Guy Lodge of Variety gave the film a positive review, writing, "Perched on a tricky precipice between chippy kitchen-sink realism and lush wish-fulfilment fantasy, this mini-Commitments gets away with even its cutesiest indulgences thanks to a wholly lovable ensemble of young Irish talent and the tightest pop tunes—riffing on Duran Duran and the Cure with equal abandon and affection—any gaggle of Catholic schoolboys could hope to write themselves. Given the right marketing and word of mouth, this Weinstein Co. release could Sing a song of far more than sixpence."

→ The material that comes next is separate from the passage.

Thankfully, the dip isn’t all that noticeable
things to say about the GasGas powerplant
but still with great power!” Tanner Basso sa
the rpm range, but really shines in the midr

In The Observer, Mark Kermode gave the film four out of five stars, writing: "When it comes to capturing the strange, romantic magic of making music, few modern film-makers are more on the money than John Carney." He added, "The bittersweet, 'happy sad' drama that follows has drawn inevitable, if misguided, comparisons with The Commitments, yet tonally this is closer to the teen spirit of Todd Graff's 2009 film Bandslam...or even Richard Linklater’s sublime School of Rock. As Carney has proved previously, he knows how to straddle the line between the sound in the room and the sound in your head – a sequence that segues from bedroom composition to living room rehearsal (with tea and biscuits) to full studio production perfectly negotiates the space between kitchen-sink realism and musical fantasy in which this lovely, lyrical movie casts its spell". Kermode concluded by saying, "Happy sad indeed. I laughed, I cried, I bought the soundtrack album."

===Accolades===

| Award | Date of ceremony | Category | Recipient(s) | Result | Ref(s) |
| Austin Film Critics Association | 28 December 2016 | Best Film | Sing Street | 10th Place |  |
| Critics' Choice Awards | 11 December 2016 | Best Song | "Drive It Like You Stole It" – Gary Clark | Nominated |  |
| Dorian Awards | 26 January 2017 | Unsung Film of the Year | Sing Street | Nominated |  |
| Empire Awards | 19 March 2017 | Best Soundtrack | Sing Street | Nominated |  |
| Golden Globe Awards | 8 January 2017 | Best Motion Picture – Musical or Comedy | Sing Street | Nominated |  |
| Golden Tomato Awards | 12 January 2017 | Best Limited Release 2016 | Sing Street | 4th Place |  |
| Best Musical/Music Movie 2016 | Sing Street | 2nd Place |
| Houston Film Critics Society | 6 January 2017 | Best Original Song | "Drive It Like You Stole It" – Gary Clark | Nominated |  |
| Irish Film & Television Awards | 9 April 2016 | Best Film | Sing Street | Nominated |  |
| Best Director | John Carney | Nominated |
| Best Script | John Carney | Nominated |
| Best Actor in a Supporting Role | Jack Reynor | Won |
| Best Original Score | Gary Clark and John Carney | Nominated |
| Best Sound | Robert Flanagan | Nominated |
| Best Costume Design | Tiziana Corvisieri | Nominated |
| Best Makeup & Hair | Sing Street | Nominated |
| London Film Critics' Circle | 22 January 2017 | British/Irish Film of the Year | Sing Street | Nominated |  |
| Young British/Irish Actor of the Year | Ferdia Walsh-Peelo | Nominated |
| Technical Achievement | John Carney and Gary Clark (music) | Nominated |
| National Board of Review | 4 January 2017 | Top 10 Independent Films | Sing Street | Won |  |
| San Diego Film Critics Society | 12 December 2016 | Best Original Score | Sing Street | Won |  |
| St. Louis Gateway Film Critics Association | 18 December 2016 | Best Soundtrack | Sing Street | Won |  |
| Best Song | "Drive It Like You Stole It" – Gary Clark | Nominated |

==Stage adaptation==

Sing Street, like Carney's film Once, was adapted for stage as a musical, also called Sing Street. The screenplay was adapted by Enda Walsh (who also wrote the book for the musical Once) and the production was directed by Rebecca Taichman. The show premiered at New York Theatre Workshop on 16 December 2019 after extensive workshops. The musical was set to premiere at the Lyceum Theatre in previews on 26 March 2020 and officially on 19 April. but it suspended its production due to the COVID-19 pandemic. Nevertheless, a cast recording featuring the original Broadway cast was released on 22 April 2020.